BEGIN Supplied data

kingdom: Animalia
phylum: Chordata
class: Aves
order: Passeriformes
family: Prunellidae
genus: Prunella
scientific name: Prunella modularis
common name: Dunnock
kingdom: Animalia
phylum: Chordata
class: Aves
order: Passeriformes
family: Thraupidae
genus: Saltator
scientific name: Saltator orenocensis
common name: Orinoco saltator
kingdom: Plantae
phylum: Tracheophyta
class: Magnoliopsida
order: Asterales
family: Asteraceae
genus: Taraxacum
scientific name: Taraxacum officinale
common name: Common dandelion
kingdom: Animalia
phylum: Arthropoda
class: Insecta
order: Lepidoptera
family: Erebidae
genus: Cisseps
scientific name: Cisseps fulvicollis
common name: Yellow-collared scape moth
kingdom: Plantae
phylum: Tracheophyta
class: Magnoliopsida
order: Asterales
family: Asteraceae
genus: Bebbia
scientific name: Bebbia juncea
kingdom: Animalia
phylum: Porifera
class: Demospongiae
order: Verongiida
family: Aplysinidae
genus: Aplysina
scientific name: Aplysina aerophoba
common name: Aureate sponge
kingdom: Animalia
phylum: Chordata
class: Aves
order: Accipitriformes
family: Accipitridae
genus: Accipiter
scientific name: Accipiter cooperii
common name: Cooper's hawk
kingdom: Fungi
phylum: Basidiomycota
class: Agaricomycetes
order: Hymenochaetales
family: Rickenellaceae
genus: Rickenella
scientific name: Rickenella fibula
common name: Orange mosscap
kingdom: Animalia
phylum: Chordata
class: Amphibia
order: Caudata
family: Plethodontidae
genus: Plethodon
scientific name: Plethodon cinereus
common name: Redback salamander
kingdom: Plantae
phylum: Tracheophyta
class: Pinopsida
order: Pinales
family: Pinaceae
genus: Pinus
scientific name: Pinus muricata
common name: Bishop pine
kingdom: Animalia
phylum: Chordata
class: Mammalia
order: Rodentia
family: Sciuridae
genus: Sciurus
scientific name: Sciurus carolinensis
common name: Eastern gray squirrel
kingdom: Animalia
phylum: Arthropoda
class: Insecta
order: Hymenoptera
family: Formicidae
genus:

END Supplied data

◆ Your objective ◆
Switch "scientific name" to "species" throughout the entries and write out all their lines again with nothing else changed.

◆ Output for this task ◆
kingdom: Animalia
phylum: Chordata
class: Aves
order: Passeriformes
family: Prunellidae
genus: Prunella
species: Prunella modularis
common name: Dunnock
kingdom: Animalia
phylum: Chordata
class: Aves
order: Passeriformes
family: Thraupidae
genus: Saltator
species: Saltator orenocensis
common name: Orinoco saltator
kingdom: Plantae
phylum: Tracheophyta
class: Magnoliopsida
order: Asterales
family: Asteraceae
genus: Taraxacum
species: Taraxacum officinale
common name: Common dandelion
kingdom: Animalia
phylum: Arthropoda
class: Insecta
order: Lepidoptera
family: Erebidae
genus: Cisseps
species: Cisseps fulvicollis
common name: Yellow-collared scape moth
kingdom: Plantae
phylum: Tracheophyta
class: Magnoliopsida
order: Asterales
family: Asteraceae
genus: Bebbia
species: Bebbia juncea
kingdom: Animalia
phylum: Porifera
class: Demospongiae
order: Verongiida
family: Aplysinidae
genus: Aplysina
species: Aplysina aerophoba
common name: Aureate sponge
kingdom: Animalia
phylum: Chordata
class: Aves
order: Accipitriformes
family: Accipitridae
genus: Accipiter
species: Accipiter cooperii
common name: Cooper's hawk
kingdom: Fungi
phylum: Basidiomycota
class: Agaricomycetes
order: Hymenochaetales
family: Rickenellaceae
genus: Rickenella
species: Rickenella fibula
common name: Orange mosscap
kingdom: Animalia
phylum: Chordata
class: Amphibia
order: Caudata
family: Plethodontidae
genus: Plethodon
species: Plethodon cinereus
common name: Redback salamander
kingdom: Plantae
phylum: Tracheophyta
class: Pinopsida
order: Pinales
family: Pinaceae
genus: Pinus
species: Pinus muricata
common name: Bishop pine
kingdom: Animalia
phylum: Chordata
class: Mammalia
order: Rodentia
family: Sciuridae
genus: Sciurus
species: Sciurus carolinensis
common name: Eastern gray squirrel
kingdom: Animalia
phylum: Arthropoda
class: Insecta
order: Hymenoptera
family: Formicidae
genus:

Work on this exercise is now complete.